Downtime

The /work file system on hexagon hangs, we are doing debug dumps and will restart the system. Existing jobs will have to be re-submitted.

Update 15:00, one of the disk controllers have problems, the downtime will be longer than anticipated. We will update this note when we have more information.

Update 20:00, we will need to wait for support on Monday before continuing the work to fix the controller.

Update Monday Dec 29th, 12:00, we are currently waiting for a new controller.

Update Monday Dec 29th, 17:15, the shipment with the controller is expected to arrive on Wednesday 31st. We are sorry for this delay.

Update Wednesday Dec 31st, 14:50, we have got a notice that the expected delivery of the replacement controller is delayed even further, to Monday Jan. 5th. We are looking to other ways to get the file system working.

Update Thursday Jan 1st, 04:00, the system is running again with a workaround.
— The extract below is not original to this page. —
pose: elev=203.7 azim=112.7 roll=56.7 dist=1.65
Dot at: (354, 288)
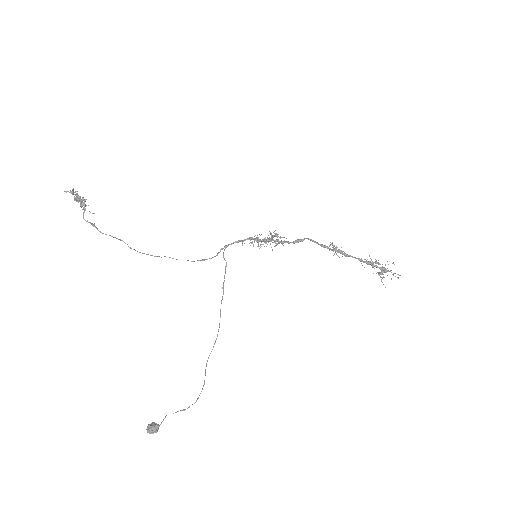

We will have to reboot the system again when the replacement controller arrives (so long-running jobs will have to be resubmitted).

Update Monday Jan 5th, 13:50, the new controller has now arrived we have scheduled this to be replaced on Monday the 12th at 13:30.

Filesystem /home/fimm on fimm cluster crashed this morning,We are working on solving the problem.

12:48 Update: File system is up again. All running jobs before file system crash has to be resubmitted. If any user experiencing file lost, please contact support-uib@notur.no.

we are sorry for the inconvenience.

One of the disk-controllers for hexagon has failed, forcing us to shutdown the machine. We are investigating possible workarounds.

Update Sat., 23:00, unfortunately no workaround was found, we are waiting for hardware replacement to arrive.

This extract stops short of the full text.